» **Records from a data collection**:
####################

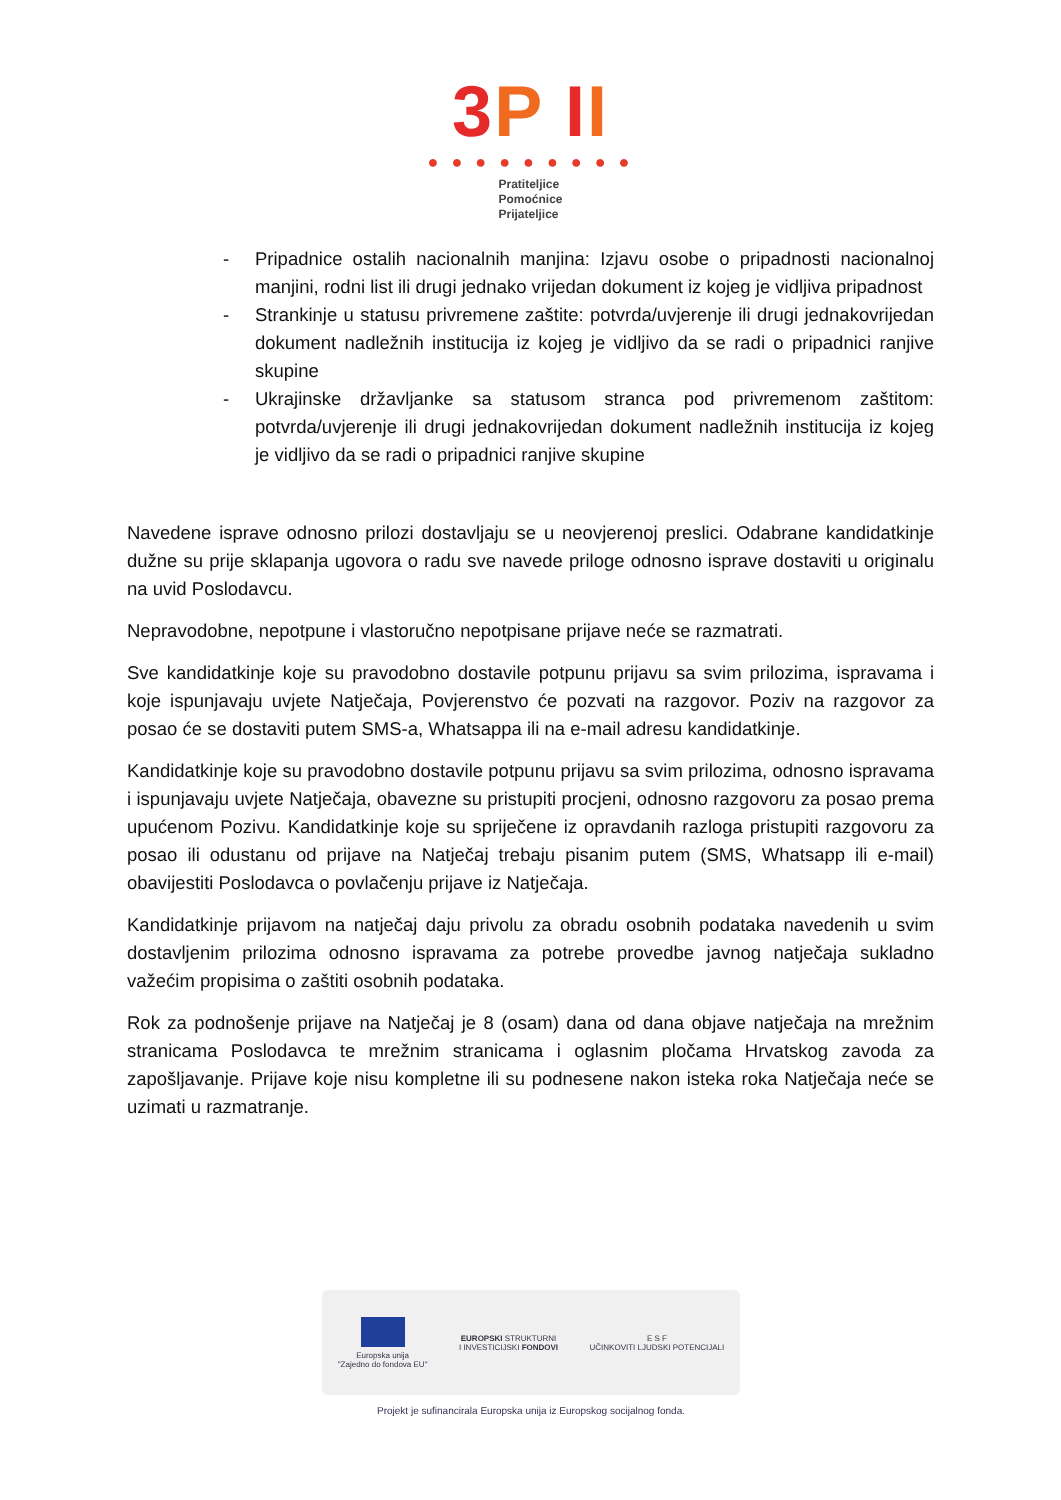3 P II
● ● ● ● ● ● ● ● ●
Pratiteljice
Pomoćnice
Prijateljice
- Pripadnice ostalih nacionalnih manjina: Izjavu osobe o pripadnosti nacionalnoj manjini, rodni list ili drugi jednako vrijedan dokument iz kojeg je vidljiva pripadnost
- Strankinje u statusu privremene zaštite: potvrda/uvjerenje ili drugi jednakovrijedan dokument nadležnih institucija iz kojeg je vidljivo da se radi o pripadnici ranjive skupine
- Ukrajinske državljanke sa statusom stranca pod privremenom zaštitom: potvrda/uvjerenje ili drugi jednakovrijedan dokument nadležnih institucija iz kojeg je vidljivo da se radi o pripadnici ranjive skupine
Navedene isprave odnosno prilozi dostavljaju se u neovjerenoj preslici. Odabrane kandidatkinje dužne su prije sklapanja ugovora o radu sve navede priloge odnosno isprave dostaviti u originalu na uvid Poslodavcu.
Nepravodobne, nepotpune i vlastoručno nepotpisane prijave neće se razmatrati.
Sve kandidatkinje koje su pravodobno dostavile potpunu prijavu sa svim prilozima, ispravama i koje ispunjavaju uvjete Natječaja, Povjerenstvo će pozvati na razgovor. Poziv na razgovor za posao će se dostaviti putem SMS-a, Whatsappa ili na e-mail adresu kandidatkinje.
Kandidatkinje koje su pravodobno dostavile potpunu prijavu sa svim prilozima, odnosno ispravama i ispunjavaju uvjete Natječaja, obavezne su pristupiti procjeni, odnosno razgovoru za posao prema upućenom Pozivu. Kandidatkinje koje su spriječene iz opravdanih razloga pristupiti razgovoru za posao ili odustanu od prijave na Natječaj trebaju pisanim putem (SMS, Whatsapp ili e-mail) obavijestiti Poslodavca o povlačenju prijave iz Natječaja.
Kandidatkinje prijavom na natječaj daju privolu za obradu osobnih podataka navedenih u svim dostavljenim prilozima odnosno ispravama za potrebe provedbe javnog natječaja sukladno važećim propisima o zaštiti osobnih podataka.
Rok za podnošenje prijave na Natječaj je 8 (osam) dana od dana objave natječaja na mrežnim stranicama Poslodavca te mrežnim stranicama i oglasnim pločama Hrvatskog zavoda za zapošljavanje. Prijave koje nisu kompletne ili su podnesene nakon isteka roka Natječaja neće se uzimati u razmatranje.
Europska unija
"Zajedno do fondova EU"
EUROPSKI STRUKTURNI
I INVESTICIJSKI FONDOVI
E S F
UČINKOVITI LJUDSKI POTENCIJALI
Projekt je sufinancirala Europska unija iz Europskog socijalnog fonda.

####################

» **TRY IT**:
Write the lines out verbatim, from the one with "EUROPSKI STRUKTURNI" through the last line of the entries, and stop there.

» **WRITTEN SOLUTION**:
EUROPSKI STRUKTURNI
I INVESTICIJSKI FONDOVI
E S F
UČINKOVITI LJUDSKI POTENCIJALI
Projekt je sufinancirala Europska unija iz Europskog socijalnog fonda.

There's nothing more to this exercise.